J’avais lâché ça dans un murmure. Je pensais à haute voix.
Un petit sourire est venu se dessiner lentement sur ses lèvres sensuelles.
— Aucun problème à ce niveau-là.
Effectivement, il ne semblait vraiment pas que ce soit un problème pour Quinn.
— Et il faut savoir jauger les gens auxquels on a affaire pour pouvoir orienter les clients dans la bonne direction et leur donner entière satisfaction, a-t-il ajouté.
— Tu n’aurais pas des histoires rigolotes à me raconter ? À moins que tu ne sois tenu par le secret professionnel ?
— Nos clients signent un contrat, mais aucun d’eux n’a jamais exigé de clause de confidentialité. De toute façon, quand on bosse pour Spécial Events, on a rarement l’occasion de raconter ce qu’on fait. La plupart de nos clients menant encore une existence souterraine, je ne vois pas à qui on pourrait en parler. C’est même plutôt un soulagement de pouvoir le faire aussi ouvertement. En général, je suis obligé de dire à la fille que je fréquente que je suis consultant en je ne sais quoi, ou un bobard de ce genre.
— Pour moi aussi, c’est un soulagement de ne pas devoir faire constamment attention à ce que je dis, de peur de vendre la mèche.
— Une chance qu’on se soit trouvés, alors ? a-t-il lancé avec un nouveau sourire éclatant. Mais je ferais peut-être mieux de te laisser te reposer. Tu sors du boulot, après tout.
Il s’est levé et, après avoir déplié ses deux mètres de splendeur virile, s’est étiré – un geste impressionnant chez quelqu’un d’aussi musclé. Il n’était pas impossible non plus qu’il sache pertinemment qu’il était à son avantage quand il s’étirait. J’ai baissé la tête pour cacher mon sourire. Ça m’amusait plutôt qu’il essaie de m’impressionner. Et ça ne me déplaisait pas du tout, bien au contraire.
Il m’a tendu la main et, d’un simple geste, m’a relevée. Je sentais toute son attention focalisée sur moi.
Sa main était chaude et ferme. Il aurait pu me briser les os rien qu’en serrant les doigts.

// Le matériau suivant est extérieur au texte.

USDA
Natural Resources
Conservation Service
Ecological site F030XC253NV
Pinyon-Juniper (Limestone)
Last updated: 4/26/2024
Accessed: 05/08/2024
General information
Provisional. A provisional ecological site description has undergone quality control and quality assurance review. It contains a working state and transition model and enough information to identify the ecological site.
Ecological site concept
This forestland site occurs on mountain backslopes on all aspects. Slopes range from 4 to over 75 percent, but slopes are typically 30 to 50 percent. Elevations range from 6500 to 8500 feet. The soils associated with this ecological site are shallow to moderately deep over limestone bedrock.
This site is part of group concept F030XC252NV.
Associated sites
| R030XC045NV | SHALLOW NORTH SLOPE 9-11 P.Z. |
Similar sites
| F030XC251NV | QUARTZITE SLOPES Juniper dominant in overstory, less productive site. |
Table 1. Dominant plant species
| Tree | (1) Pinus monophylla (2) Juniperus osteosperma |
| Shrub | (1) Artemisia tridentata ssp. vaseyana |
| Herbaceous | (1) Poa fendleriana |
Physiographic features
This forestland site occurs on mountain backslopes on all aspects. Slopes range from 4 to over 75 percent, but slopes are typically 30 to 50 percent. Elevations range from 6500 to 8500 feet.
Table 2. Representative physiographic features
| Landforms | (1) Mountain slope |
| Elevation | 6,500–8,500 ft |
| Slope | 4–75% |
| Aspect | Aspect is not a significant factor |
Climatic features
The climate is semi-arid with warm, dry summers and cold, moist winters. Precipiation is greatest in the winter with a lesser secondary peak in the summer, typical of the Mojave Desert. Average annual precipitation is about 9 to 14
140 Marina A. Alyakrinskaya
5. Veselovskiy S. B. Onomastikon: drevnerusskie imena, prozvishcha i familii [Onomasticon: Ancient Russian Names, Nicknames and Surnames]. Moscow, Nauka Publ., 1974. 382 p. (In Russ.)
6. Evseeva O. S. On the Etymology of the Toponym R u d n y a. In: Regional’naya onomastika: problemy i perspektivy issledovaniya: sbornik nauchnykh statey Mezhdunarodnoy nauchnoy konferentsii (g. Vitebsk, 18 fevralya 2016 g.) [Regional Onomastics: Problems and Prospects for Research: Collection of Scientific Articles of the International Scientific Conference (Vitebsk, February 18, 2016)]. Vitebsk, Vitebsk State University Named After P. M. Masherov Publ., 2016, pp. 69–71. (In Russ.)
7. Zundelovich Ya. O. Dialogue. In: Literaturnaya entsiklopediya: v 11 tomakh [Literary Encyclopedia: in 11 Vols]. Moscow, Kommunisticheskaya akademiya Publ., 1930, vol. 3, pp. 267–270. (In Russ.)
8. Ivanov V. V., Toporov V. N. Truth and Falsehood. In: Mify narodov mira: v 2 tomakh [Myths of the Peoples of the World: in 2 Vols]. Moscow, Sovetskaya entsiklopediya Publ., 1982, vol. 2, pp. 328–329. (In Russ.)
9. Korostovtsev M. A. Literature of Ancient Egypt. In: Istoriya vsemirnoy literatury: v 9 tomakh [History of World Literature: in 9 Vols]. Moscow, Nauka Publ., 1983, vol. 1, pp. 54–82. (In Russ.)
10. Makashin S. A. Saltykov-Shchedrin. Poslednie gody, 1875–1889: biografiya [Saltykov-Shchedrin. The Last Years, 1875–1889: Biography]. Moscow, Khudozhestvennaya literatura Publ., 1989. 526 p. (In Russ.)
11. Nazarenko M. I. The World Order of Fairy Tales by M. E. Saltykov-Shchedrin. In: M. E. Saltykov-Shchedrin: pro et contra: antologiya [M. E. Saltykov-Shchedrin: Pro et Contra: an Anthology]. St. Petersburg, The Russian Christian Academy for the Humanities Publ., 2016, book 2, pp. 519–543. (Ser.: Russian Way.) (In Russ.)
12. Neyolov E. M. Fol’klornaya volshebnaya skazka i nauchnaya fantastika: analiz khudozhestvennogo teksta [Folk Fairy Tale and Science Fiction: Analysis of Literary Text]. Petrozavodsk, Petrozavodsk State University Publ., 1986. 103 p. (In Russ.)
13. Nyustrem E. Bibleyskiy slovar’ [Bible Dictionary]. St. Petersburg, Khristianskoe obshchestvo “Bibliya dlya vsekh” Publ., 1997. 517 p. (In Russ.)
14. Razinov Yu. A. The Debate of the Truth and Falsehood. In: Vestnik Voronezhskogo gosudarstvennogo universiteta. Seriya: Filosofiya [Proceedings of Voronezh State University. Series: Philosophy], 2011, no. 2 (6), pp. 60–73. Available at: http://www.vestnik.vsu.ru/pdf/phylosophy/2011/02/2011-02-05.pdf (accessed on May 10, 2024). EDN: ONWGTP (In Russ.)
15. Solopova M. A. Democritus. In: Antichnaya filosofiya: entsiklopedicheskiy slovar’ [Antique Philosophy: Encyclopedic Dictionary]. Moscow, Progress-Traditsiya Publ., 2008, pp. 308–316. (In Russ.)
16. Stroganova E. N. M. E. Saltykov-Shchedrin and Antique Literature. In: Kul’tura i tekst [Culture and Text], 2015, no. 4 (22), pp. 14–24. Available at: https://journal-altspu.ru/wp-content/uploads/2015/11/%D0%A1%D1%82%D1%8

J’imagine qu’une femme ordinaire ne se fait pas ce genre de réflexion – elle ne se demande pas en combien de temps son petit ami pourrait la tuer. Mais je ne serai jamais une femme ordinaire. Je m’en suis rendu compte dès que j’ai été en âge de comprendre que tous les enfants ne savaient pas immédiatement ce que les membres de leur famille pensaient d’eux. Toutes les petites filles ne savaient pas quand leurs maîtresses les aimaient, quand elles les détestaient ou quand elles les comparaient à leur frère (Jason était déjà un vrai charmeur à l’époque). Toutes les petites filles n’avaient pas un grand-oncle bizarre qui essayait de les peloter dans les coins à chaque réunion de famille.
J’ai donc laissé Quinn me tenir la main. J’ai plongé les yeux dans l’incroyable mauve de ses prunelles et je me suis accordé une minute de bonheur, le laissant m’envelopper de son regard débordant d’admiration. C’était comme plonger dans un bain de reconnaissance.
Lorsqu’il m’a souhaité une bonne nuit, ses lèvres ont effleuré ma joue, et j’ai souri.
J’aime qu’un homme sache quand il faut prendre son temps... et quand il faut accélérer les choses.